What you will do
Copy out, unchanged, the stretch of the data from the line containing "This item is part of" through the last line.

[Page-level text extractions]
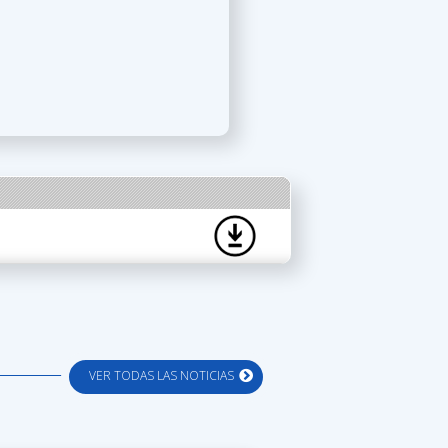
VER TODAS LAS NOTICIAS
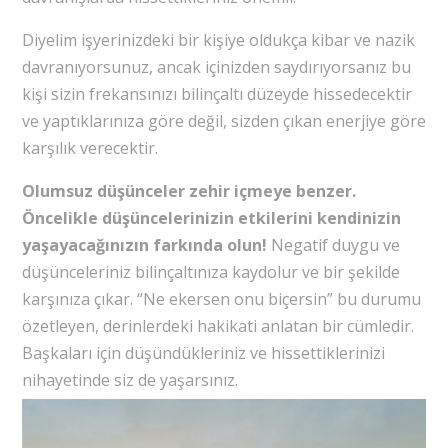
Diyelim işyerinizdeki bir kişiye oldukça kibar ve nazik
davranıyorsunuz, ancak içinizden saydırıyorsanız bu
kişi sizin frekansınızı bilinçaltı düzeyde hissedecektir
ve yaptıklarınıza göre değil, sizden çıkan enerjiye göre
karşılık verecektir.
Olumsuz düşünceler zehir içmeye benzer.
Öncelikle düşüncelerinizin etkilerini kendinizin
yaşayacağınızın farkında olun!
Negatif duygu ve
düşünceleriniz bilinçaltınıza kaydolur ve bir şekilde
karşınıza çıkar. “Ne ekersen onu biçersin” bu durumu
özetleyen, derinlerdeki hakikati anlatan bir cümledir.
Başkaları için düşündükleriniz ve hissettiklerinizi
nihayetinde siz de yaşarsınız.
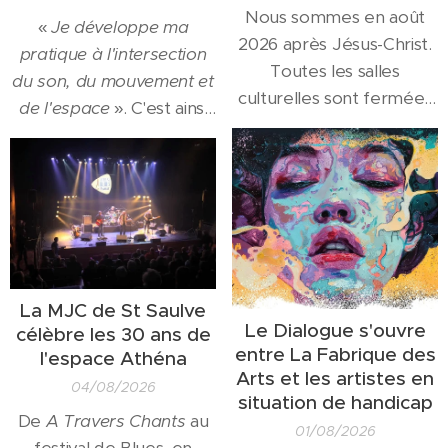
Nous sommes en août
«
Je développe ma
2026 après Jésus-Christ.
pratique à l'intersection
Toutes les salles
du son, du mouvement et
culturelles sont fermées
de l'espace
». C'est ainsi
pour l'été... Toutes? Non!
que
Ulysse Zangs
se
Un petit théâtre
présente sur son site
d'irréductibles actrices et
officiel, une description
acteurs résistent encore
qui colle aux pratiques de
et toujours à l'envahisseur
l'
espace Pasolini
. C'est
morose. Si vous cherchez
donc un artiste
encore la potion magique
entièrement « Paso » qui
La MJC de St Saulve
qui fera fonctionner vos
ouvrira la saison 2026/27
Le Dialogue s'ouvre
célèbre les 30 ans de
zigomatix , c'est au
Bar à
le
mercredi 23
entre La Fabrique des
l'espace Athéna
Rire
de Marly que vous
septembre
, avec une
Arts et les artistes en
04/08/2026
la...
situation de handicap
présentation de sa...
De
A Travers Chants
au
01/08/2026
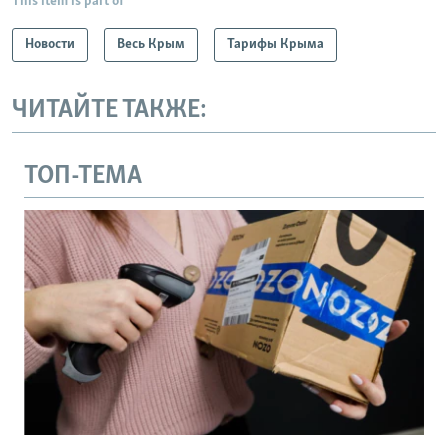
This item is part of
Новости
Весь Крым
Тарифы Крыма
ЧИТАЙТЕ ТАКЖЕ:
ТОП-ТЕМА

Result for this exercise
This item is part of
Новости
Весь Крым
Тарифы Крыма
ЧИТАЙТЕ ТАКЖЕ:
ТОП-ТЕМА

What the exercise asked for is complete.